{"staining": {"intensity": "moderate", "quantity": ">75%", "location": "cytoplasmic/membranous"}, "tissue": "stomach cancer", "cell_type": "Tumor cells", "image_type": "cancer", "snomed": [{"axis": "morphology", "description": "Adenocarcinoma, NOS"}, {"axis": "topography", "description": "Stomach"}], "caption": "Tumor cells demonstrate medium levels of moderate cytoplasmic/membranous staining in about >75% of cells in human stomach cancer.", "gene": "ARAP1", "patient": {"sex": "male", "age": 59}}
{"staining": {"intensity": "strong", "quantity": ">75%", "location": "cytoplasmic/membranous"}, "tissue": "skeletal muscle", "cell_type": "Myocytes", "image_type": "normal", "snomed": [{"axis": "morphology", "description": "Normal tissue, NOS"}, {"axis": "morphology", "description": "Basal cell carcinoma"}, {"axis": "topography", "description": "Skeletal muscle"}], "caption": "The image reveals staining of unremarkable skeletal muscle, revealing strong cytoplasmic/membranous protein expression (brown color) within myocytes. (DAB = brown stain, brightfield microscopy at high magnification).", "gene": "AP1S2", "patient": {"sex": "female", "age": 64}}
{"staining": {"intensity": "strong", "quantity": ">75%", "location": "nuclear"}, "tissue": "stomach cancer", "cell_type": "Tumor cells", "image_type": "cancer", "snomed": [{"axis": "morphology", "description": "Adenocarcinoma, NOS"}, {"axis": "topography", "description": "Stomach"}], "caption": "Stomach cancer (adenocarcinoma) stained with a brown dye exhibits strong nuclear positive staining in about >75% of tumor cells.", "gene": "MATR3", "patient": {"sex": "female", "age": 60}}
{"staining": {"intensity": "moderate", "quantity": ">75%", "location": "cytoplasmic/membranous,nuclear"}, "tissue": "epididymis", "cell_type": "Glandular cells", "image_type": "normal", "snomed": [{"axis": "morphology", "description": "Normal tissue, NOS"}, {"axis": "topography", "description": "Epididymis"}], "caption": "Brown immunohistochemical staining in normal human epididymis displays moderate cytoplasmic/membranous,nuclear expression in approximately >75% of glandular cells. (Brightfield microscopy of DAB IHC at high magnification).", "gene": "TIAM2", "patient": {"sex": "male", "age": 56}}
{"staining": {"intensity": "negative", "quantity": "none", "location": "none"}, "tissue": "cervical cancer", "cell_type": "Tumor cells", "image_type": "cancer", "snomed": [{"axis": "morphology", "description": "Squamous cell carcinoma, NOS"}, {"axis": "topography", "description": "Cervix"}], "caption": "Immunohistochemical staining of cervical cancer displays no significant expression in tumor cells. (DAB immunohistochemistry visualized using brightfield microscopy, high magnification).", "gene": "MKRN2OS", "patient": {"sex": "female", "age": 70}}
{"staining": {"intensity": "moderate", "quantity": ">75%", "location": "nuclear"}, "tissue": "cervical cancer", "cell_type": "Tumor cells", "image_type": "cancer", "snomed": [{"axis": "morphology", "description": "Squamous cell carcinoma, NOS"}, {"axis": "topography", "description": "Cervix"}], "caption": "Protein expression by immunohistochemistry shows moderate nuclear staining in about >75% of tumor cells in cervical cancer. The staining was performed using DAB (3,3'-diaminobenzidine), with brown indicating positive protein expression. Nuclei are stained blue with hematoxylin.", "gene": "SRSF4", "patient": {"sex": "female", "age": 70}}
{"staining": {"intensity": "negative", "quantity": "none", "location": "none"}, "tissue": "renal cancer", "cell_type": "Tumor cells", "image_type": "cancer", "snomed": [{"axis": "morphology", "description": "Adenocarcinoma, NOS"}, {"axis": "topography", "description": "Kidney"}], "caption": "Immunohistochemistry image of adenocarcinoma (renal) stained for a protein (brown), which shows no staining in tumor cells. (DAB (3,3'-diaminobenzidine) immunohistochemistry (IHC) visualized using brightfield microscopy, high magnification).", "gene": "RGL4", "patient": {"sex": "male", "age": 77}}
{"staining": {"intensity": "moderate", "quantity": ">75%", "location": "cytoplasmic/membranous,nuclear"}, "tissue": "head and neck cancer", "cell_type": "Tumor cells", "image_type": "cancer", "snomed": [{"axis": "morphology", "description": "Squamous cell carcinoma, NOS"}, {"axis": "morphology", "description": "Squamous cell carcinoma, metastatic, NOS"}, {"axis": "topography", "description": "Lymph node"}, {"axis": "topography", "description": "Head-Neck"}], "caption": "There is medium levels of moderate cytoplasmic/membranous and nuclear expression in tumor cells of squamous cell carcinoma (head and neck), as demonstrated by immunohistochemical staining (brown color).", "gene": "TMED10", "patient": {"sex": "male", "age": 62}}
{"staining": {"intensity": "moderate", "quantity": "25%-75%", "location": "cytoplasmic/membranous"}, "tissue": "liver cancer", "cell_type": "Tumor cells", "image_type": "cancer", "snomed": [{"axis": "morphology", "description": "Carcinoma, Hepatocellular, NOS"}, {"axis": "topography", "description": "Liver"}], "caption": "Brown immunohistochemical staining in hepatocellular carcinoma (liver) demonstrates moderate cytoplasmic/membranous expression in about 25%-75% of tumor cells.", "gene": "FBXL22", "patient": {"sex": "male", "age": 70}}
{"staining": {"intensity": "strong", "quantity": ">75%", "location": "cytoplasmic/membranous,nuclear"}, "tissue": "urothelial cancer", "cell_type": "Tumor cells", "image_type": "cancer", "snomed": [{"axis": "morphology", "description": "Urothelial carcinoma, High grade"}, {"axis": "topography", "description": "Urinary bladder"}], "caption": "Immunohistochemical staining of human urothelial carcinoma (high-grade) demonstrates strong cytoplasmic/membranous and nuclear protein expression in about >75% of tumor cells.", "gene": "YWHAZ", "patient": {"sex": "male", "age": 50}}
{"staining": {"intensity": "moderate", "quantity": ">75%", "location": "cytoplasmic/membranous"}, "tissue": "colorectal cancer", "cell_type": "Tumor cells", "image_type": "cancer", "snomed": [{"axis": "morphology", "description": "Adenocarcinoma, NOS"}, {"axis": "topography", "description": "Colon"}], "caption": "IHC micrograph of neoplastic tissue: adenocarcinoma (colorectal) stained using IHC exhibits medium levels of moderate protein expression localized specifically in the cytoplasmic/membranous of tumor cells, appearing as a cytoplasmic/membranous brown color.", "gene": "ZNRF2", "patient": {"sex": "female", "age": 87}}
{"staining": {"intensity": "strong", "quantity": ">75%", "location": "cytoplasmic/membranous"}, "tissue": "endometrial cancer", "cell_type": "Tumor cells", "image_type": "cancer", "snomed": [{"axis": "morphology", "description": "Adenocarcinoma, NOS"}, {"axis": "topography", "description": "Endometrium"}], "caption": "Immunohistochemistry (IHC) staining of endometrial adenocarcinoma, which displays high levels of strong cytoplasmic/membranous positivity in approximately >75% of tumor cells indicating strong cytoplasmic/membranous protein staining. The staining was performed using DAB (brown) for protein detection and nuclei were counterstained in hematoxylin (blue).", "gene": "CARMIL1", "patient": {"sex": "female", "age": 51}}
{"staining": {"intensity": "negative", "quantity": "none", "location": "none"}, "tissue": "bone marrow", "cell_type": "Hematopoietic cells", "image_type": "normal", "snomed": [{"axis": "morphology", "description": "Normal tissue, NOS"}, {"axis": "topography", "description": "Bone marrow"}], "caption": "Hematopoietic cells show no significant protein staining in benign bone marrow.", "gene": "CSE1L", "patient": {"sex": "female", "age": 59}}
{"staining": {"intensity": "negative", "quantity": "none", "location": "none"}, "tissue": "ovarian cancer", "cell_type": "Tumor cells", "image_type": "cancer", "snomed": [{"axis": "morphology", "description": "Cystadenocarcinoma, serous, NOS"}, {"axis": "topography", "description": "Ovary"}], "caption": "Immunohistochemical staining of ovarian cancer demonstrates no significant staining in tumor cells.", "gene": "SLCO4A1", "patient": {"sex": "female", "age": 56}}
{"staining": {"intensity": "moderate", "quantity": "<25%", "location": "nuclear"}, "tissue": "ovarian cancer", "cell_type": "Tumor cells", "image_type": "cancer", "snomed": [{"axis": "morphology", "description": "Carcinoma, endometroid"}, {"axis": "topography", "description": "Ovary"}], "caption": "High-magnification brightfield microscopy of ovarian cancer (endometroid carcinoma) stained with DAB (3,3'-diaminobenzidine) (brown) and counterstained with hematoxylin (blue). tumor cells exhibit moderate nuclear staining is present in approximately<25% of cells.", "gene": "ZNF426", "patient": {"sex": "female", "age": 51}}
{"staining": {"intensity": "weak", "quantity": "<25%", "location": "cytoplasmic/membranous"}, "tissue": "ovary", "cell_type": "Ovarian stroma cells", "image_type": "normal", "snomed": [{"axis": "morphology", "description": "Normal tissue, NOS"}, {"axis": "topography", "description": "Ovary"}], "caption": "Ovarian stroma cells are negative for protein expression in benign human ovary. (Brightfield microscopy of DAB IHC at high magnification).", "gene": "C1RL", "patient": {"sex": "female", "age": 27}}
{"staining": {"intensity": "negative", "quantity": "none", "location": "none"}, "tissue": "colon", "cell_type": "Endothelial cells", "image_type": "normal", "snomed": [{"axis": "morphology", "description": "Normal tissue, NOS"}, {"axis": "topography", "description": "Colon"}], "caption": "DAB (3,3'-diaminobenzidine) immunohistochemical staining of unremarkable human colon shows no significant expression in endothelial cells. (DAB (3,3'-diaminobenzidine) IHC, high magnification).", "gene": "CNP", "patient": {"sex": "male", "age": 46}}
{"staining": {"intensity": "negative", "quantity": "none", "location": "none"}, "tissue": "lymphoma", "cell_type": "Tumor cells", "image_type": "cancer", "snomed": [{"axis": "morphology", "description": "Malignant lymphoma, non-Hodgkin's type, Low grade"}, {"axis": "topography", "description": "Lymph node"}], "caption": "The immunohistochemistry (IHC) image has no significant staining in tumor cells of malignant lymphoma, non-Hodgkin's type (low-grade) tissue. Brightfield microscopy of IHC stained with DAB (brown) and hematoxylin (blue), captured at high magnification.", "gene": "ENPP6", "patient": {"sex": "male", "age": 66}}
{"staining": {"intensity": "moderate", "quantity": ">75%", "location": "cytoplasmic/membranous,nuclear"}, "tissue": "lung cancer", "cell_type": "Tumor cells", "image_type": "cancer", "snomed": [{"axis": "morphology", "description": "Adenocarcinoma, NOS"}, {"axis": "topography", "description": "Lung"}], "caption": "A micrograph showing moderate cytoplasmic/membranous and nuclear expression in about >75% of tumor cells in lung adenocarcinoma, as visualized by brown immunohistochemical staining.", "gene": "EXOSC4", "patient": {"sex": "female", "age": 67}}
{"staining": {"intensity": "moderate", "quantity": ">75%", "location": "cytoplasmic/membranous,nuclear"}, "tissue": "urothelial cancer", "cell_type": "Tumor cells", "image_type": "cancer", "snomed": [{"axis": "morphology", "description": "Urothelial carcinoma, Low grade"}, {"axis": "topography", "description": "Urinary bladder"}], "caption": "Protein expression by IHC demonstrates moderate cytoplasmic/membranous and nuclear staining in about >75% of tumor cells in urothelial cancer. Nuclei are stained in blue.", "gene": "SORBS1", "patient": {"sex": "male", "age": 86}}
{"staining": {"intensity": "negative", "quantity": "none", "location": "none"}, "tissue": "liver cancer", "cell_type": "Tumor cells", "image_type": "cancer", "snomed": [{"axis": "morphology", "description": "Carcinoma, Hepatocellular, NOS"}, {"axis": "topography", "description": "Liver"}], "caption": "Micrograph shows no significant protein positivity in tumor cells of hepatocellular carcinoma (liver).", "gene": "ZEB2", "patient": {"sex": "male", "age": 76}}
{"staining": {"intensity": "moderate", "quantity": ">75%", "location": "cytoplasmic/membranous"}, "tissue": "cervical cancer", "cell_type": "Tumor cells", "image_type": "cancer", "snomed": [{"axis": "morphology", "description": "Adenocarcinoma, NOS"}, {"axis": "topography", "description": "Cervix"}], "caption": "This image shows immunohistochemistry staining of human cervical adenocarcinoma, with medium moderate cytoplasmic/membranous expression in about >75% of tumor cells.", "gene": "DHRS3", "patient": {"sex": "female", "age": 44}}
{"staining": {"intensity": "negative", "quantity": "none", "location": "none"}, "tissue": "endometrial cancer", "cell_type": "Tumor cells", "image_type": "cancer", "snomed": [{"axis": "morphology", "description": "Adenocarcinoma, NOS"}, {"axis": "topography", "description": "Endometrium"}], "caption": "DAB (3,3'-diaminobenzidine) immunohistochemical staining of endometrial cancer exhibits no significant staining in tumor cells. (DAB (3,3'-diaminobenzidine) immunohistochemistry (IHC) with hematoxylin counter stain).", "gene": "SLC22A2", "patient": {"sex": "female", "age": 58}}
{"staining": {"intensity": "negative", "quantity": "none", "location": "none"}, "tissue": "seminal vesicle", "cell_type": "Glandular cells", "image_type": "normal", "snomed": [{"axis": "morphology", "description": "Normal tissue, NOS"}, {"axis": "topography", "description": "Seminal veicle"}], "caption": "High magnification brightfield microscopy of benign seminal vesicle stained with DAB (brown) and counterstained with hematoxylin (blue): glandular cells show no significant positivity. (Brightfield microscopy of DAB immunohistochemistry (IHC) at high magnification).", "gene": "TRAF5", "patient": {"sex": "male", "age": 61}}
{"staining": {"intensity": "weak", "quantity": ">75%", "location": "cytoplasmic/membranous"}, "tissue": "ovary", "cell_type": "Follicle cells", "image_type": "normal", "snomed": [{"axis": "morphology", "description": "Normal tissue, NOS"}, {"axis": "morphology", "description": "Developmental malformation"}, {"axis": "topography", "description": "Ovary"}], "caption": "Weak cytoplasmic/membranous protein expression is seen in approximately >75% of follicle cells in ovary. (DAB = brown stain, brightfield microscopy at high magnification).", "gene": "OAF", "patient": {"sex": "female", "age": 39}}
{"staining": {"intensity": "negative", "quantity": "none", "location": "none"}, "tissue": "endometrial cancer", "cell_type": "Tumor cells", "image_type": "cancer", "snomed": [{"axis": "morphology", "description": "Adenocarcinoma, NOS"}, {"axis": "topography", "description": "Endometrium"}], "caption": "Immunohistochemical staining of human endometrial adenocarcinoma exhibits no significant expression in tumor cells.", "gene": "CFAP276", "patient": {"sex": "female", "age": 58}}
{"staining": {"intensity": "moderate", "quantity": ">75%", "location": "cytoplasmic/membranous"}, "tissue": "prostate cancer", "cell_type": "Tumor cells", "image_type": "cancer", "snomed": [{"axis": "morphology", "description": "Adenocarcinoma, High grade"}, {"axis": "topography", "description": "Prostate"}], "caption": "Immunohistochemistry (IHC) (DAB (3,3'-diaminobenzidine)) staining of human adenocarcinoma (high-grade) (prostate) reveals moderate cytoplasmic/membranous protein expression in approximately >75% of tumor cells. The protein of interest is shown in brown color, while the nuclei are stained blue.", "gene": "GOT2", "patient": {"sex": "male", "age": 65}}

▬▬▬▬▬▬▬▬▬▬

*REQUIREMENT*:
Please give back exactly the lines of the listing above that run from the one containing "(IHC) staining of" through the one containing "significant protein staining", and only those.

*SOLUTION TO THIS TASK*:
{"staining": {"intensity": "strong", "quantity": ">75%", "location": "cytoplasmic/membranous"}, "tissue": "endometrial cancer", "cell_type": "Tumor cells", "image_type": "cancer", "snomed": [{"axis": "morphology", "description": "Adenocarcinoma, NOS"}, {"axis": "topography", "description": "Endometrium"}], "caption": "Immunohistochemistry (IHC) staining of endometrial adenocarcinoma, which displays high levels of strong cytoplasmic/membranous positivity in approximately >75% of tumor cells indicating strong cytoplasmic/membranous protein staining. The staining was performed using DAB (brown) for protein detection and nuclei were counterstained in hematoxylin (blue).", "gene": "CARMIL1", "patient": {"sex": "female", "age": 51}}
{"staining": {"intensity": "negative", "quantity": "none", "location": "none"}, "tissue": "bone marrow", "cell_type": "Hematopoietic cells", "image_type": "normal", "snomed": [{"axis": "morphology", "description": "Normal tissue, NOS"}, {"axis": "topography", "description": "Bone marrow"}], "caption": "Hematopoietic cells show no significant protein staining in benign bone marrow.", "gene": "CSE1L", "patient": {"sex": "female", "age": 59}}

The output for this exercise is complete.